In what could be a blow to Huntington Beach's ban on banner-towing airplanes, the FAA has clarified that it has ultimate jurisdiction over airspace, according to evidence introduced Friday in a federal court challenge to the city's ban.
Huntington Beach had joined Honolulu in enacting bans. But the Federal Aviation Administration's clarification states that it -- not cities -- controls air traffic.
"The FAA just changed their regulations and are asserting their jurisdiction over banner towing," said Greg Cunningham, executive director for the Center for Bio-Ethical Reform, which challenged the city's ordinance on 1st Amendment grounds.

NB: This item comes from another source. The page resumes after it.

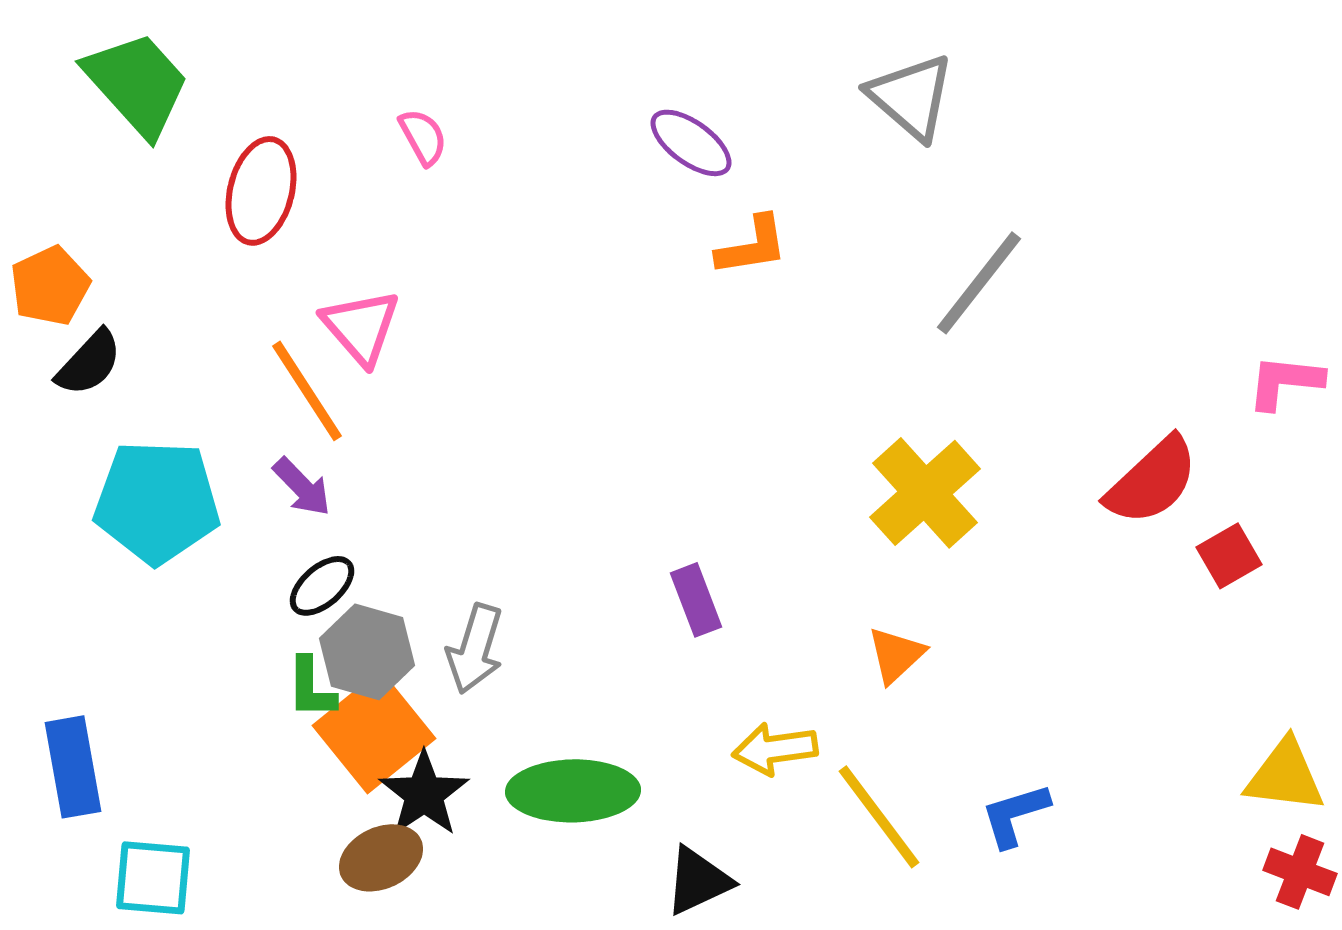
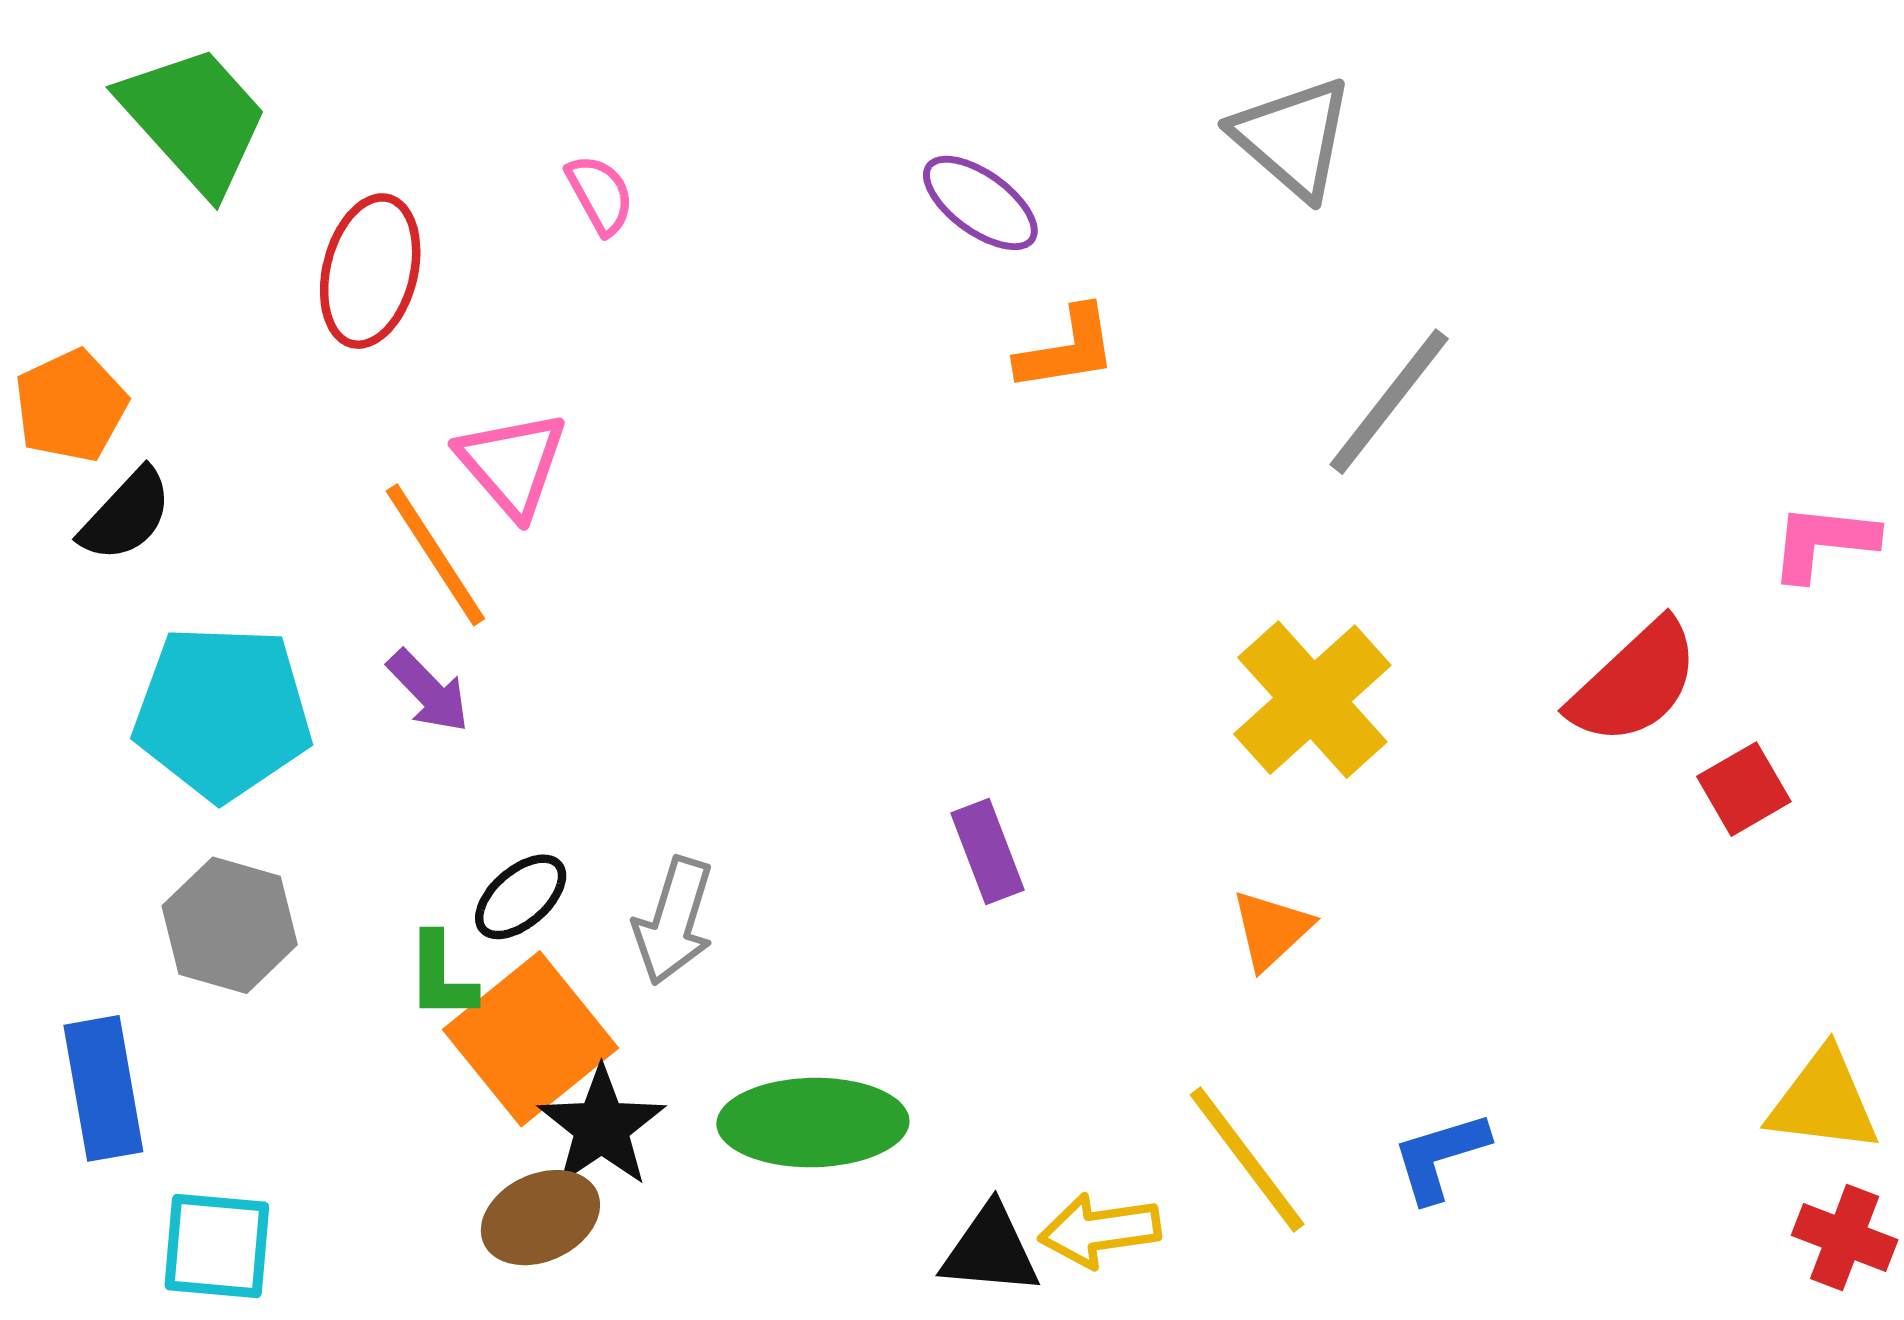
black ellipse: (322, 586) -> (521, 897), moved
gray hexagon: (367, 652) -> (230, 925), moved
yellow arrow: (775, 749) -> (1100, 1230), moved
black triangle: (698, 881) -> (990, 1250), turned 30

U.S. District Court Judge Alicemarie H. Stotler was not persuaded that the notice, which is in draft form, could be construed as a new regulation.
No FAA representatives were present in court. But an FAA spokesman said the changes have been in effect since the Oct. 7 notice was sent to flight-standards district offices nationwide.
Stotler set a hearing for Dec. 6, giving both sides time to determine the FAA's authority and intent. A temporary restraining order against the ban was extended until the hearing.
"We barely got this notice by the FAA sent to us by opposing counsel yesterday," said Sarah Lazarus, Huntington Beach deputy city attorney. "We have not had a chance to fully understand what it means."
The notice, which came out of the FAA's Flight Standards Service, states that it was written to clarify an earlier FAA order that included statements "that have been misinterpreted" to recognize the ability of state and local governments to police banner towing.
Beach communities have been stymied in their efforts to curb plane noise and banners because airspace is controlled by the FAA, which has long supported the right of the banner-towing planes to operate.
But a recent federal appeals court ruling upholding Honolulu's ban on aerial advertising had given coastal towns hope that they could impose regulations, if not an outright ban.
Huntington Beach council members passed the ordinance because of complaints the airplanes were a noisy eyesore. The ordinance was to have taken effect Oct. 16.
Cunningham said he believes the FAA has taken action because it didn't want new flight restrictions by many cities, "all different from each other," which would hinder navigation.
He represents an antiabortion group that is waging a free-speech battle against the city. "This most likely will end in the city repealing its ordinance," Cunningham said.